Он, может быть, продолжал бы и дольше свою речь, если бы его фуражка, сделанная наподобие студенческой, не слетела на середину улицы, сшибленная кулаком Лаврика.

— Это что ж такое?

Лаврик еще раз ударил его по затылку без фуражки и потом уже ответил:

— Убирайся ты к черту! и если встретишь меня — переходи на другую сторону. Всякий раз буду бить тебя нещадно… Так и помни!

Колька подобрал свою фуражку и хотел было палкой сбить Лавриково канотье, но увидя, что тот ловко парирует его удары своей тросточкой, а, кроме того, что к ним медленно подвигается городовой, свернул в переулок, проворчав на прощанье: — Посмотрим, что ты через неделю запоешь, сопляк несчастный!

Лаврику захотелось сейчас же, сию же минуту увидеть Елену Александровну, упасть к ее коленям, целовать ее подол, как-то плакать над ней, очистить ее от тех слов, которыми, будто грязью, покрыл ее же брат! Он почти бегом бежал на Екатерининский канал, чтобы поскорей, сейчас же исполнить свое желание, взлетел стрелой по лестнице, как ураган, в переднюю и остановился, увидя на вешалке форменное пальто с малиновыми кантами. У Елены Александровны в гостях был не один Лаврентьев, что несколько смягчило ревность Лаврика. Тут же находился Орест Германович и Ираида Львовна; Леонид Львович также был дома. Все они сидели полукругом за столом с чайным прибором и имели вид ареопага.

Когда Лаврик остановился на пороге, Лелечка воскликнула неестественно громко: — Только Лаврика и не хватало для семейного совета!

— Почему семейный совет? — недовольно спросил муж.

— Да как же, тут все родня. Сидим кружком, будто собираемся судить какую-то преступную жену. Один Дмитрий Алексеевич посторонний…

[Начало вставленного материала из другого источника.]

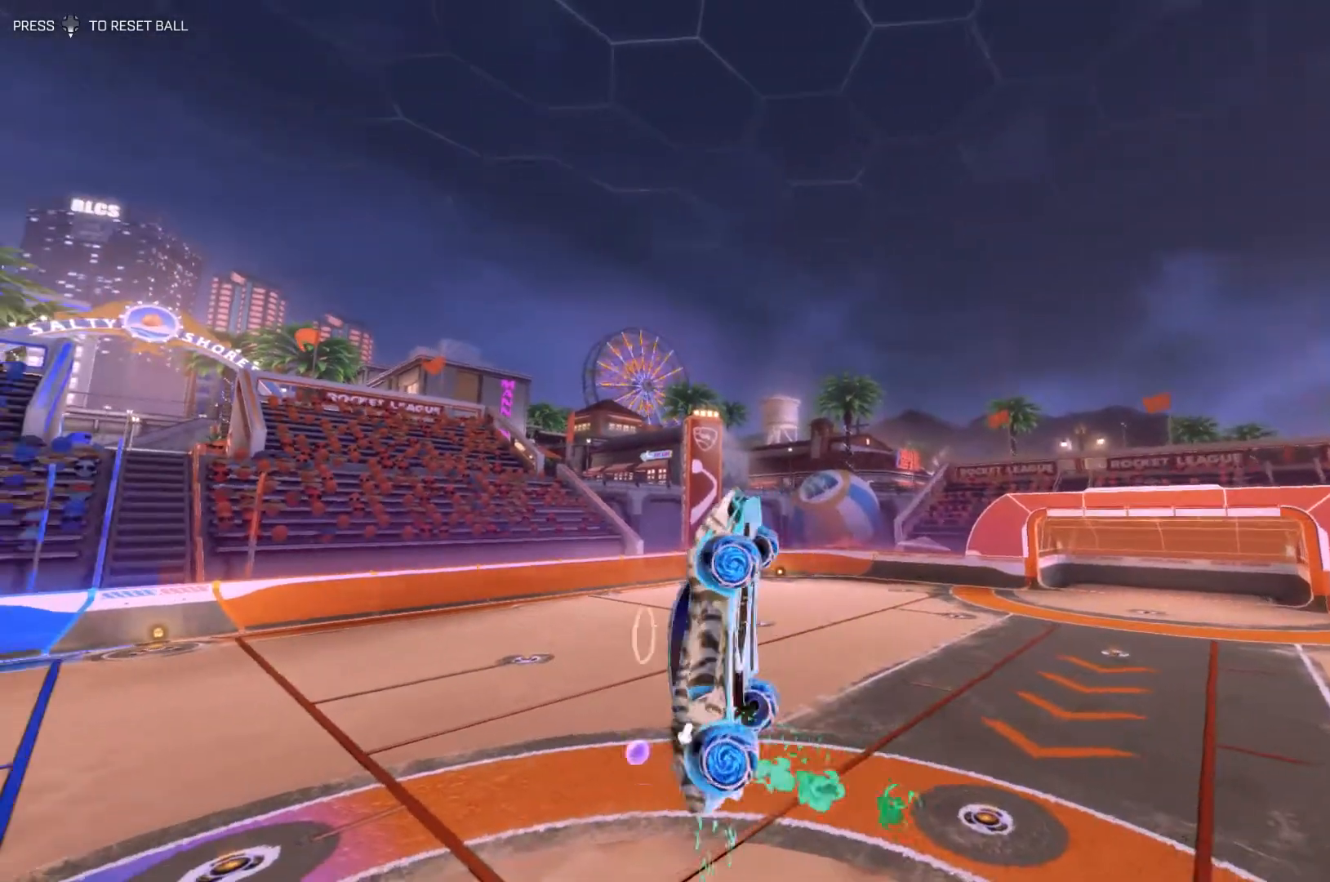
{"buttons": ["SQUARE", "R1"], "left_stick": "center", "events": [[33, "R1", "up"], [133, "R1", "down"], [300, "R1", "up"], [400, "R1", "down"]]}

— Орест Германович хотя нам и близкий человек, но он нам не родня.

— Орест Германович нам родня по Лаврику.

Не заметив неловкости Лелечкиного ответа или, наоборот, подчеркивая ее, Ираида Львовна медленно, но внятно спросила:

— А Лаврик вам по кому же родня?

— Лаврик? Лаврик это просто так… Мы все так передружились, что не разберешь, кто родня, кто не родня… Давайте лучше чай пить.

Тогда уже Лаврик заметил:

— В таком случае вам уж лучше Дмитрия Алексеевича за родню счесть!